There is only one ordered partition $P$ of length 1, namely $\{4\}$. So we have one term $(\partial^1f)\circ g\cdot\partial^4 g$.

There are three partitions of length 2: $\{2,2\}$ and two orderings of $\{3,1\}$. These give us terms $(\partial^2f)\circ g\cdot(\partial^2 g)^2$ and $2(\partial^2f)\circ g\cdot(\partial^3 g)(\partial^1 g)$.

There are three partitions of length 3: three orderings of $\{2,1,1\}$. These give us the term $3(\partial^3f)\circ g\cdot\partial^2 g\cdot(\partial^1 g)^2$.

And there is only one partition of length 4: $\{1,1,1,1\}$. This gives us the term $(\partial^4f)\circ g\cdot(\partial^1 g)^4$

So $\partial^4(f\circ g)=(\partial^1f)\circ g\cdot\partial^4 g+(\partial^2f)\circ g\cdot(\partial^2 g)^2+2(\partial^2f)\circ g\cdot(\partial^3 g)(\partial^1 g)+3(\partial^3f)\circ g\cdot\partial^2 g\cdot(\partial^1 g)^2+(\partial^4f)\circ g\cdot(\partial^1 g)^4$

If we like, we can convert to the standard $\frac{d}{dx}$ by introducing the right factorials.
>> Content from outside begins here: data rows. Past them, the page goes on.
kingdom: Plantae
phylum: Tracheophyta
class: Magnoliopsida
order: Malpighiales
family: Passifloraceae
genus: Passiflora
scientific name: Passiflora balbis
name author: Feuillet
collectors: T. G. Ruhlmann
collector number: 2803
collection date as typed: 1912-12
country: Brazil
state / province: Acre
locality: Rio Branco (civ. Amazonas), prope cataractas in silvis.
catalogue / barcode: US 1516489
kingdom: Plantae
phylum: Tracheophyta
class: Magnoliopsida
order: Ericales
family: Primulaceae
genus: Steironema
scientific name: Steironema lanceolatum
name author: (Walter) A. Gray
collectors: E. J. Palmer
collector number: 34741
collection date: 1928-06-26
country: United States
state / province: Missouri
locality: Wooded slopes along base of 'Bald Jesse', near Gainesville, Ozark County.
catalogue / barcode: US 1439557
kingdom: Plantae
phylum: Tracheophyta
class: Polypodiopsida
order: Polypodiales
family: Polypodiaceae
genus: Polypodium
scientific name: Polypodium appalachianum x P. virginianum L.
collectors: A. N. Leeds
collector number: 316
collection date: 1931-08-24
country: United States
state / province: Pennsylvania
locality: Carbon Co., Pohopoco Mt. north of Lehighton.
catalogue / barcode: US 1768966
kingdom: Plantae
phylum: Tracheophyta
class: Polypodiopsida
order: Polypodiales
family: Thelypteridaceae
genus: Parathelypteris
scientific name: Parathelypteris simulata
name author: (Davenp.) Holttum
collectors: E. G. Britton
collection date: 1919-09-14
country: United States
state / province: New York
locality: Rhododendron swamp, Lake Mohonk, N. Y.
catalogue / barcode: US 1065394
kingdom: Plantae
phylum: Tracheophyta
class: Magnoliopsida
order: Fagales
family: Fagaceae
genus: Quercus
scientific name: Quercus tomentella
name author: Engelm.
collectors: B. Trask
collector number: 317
In the line that follows I have then multiplied across by $4!$ and simplified.

$\frac{d^4}{dx^4}(f\circ g)=(\frac{d}{dx}f)\circ g\cdot\frac{d^4}{dx^4} g+3(\frac{d^2}{dx^2}f)\circ g\cdot(\frac{d^2}{dx^2} g)^2+4(\frac{d^2}{dx^2}f)\circ g\cdot(\frac{d^3}{dx^3} g)(\frac{d}{dx} g)+6(\frac{d^3}{dx^3}f)\circ g\cdot\frac{d^2}{dx^2} g\cdot(\frac{d}{dx} g)^2+(\frac{d^4}{dx^4}f)\circ g\cdot(\frac{d}{dx} g)^4$